I'm mum to a very gorgeous 8 year old. We are not white british and we are brown skinned and Muslim but not as such practicing. Divorced I've come to live in a many white british area because it was close to my work.
We have lived here since my DS was in reception and now he is in year three. From day one of living here I have felt unwelcome. I have done a lot to make sure my son has some social life. The usual way is that I always invite children over at my house, I say hello to people when I see them, chat briefly whenever I can. But my son does not get invited back, if I don't say hello no one will say hello to me, infact people make it a point to pass by me and say hello to anyone standing alongside. Recently during parent teacher meeting the teacher told me that my son wasn't very confident in class as he does not really have much social contact with children outside of school.
I then started again to invite more new children over to my house and as usual when it came to inviting my son to their houses, there was always an excuse. This is a recent episode and it is bothering me a lot hence im awake at 1am in the morning writing this post. My son wanted to invite this boy, lets call him -Heath over to our house because he says he likes him and they are starting to be friends.

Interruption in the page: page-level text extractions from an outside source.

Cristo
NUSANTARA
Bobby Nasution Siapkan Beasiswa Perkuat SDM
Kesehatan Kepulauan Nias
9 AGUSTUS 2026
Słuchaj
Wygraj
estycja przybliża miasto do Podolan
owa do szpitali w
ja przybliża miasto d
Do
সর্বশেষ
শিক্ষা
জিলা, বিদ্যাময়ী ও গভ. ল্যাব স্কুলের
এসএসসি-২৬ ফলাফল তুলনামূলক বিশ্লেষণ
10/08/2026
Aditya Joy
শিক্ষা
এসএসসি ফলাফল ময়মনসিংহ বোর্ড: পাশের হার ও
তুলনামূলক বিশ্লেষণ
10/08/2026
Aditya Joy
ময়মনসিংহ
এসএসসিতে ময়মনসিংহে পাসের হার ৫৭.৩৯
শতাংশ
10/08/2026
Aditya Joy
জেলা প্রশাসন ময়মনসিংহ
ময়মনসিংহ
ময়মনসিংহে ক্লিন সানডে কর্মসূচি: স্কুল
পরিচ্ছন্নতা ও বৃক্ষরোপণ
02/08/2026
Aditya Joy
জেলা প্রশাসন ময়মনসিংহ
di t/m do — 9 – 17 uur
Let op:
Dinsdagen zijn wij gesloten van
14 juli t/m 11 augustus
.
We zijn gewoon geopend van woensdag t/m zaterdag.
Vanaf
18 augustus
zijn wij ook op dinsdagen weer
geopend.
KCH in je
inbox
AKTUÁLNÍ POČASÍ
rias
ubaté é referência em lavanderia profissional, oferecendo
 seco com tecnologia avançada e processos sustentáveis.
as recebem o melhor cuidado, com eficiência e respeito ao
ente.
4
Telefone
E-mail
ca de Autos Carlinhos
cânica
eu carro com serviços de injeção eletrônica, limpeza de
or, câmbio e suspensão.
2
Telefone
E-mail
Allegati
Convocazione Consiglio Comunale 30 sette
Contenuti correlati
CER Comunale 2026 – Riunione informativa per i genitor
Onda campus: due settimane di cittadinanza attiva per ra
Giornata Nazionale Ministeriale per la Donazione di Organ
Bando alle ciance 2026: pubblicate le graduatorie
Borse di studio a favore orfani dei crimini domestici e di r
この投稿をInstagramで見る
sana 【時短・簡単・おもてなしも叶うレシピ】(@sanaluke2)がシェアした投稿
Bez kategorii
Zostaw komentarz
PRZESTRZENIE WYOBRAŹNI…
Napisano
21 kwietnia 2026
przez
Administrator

When I saw heaths mum after school with heath I asked them if they'd like to come over for tea, heath's reaction was 'yay!' but his mum went well I don't know heath is pretty busy so I said take my number and let me know when he is available or i'll text you when I am available and we'll arrange a play date.
she texted me her number, after two days I texted her my dates, she replied that she will reply within a week. A week went past no reply so when I saw her at school I asked her and she said ok first day of summer holiday and I said 10 am in the morning is ok and she said yes great.
Now after this she has had second thoughts and said she'd like to meet in the park rather than my house, I asked why and the answer was because she did not want to bring all her kids to my house as they will all play in the park, it felt like an excuse so I said why after play you can have tea at mine, he reply as expected was aggressive - she said they did not meet anyone out of school and there was no need for food. That was the only time she had on that day as her step daughter has a birthday.
Now it is clear that she does not want to come to my house but I can't leave it alone. Whatever she has said is a lie. Her son does have friends he goes to and so does she. I'm sick and tired but most of all, how do I continue this to happen to my son, how do I let his tiny spirit being crushed time and again my reckless people. I feel so upset. Please if you have been though anything like this, if you have a solution other than to ignore it, let me know. I' at the brink of confronting this woman and having a shouting match.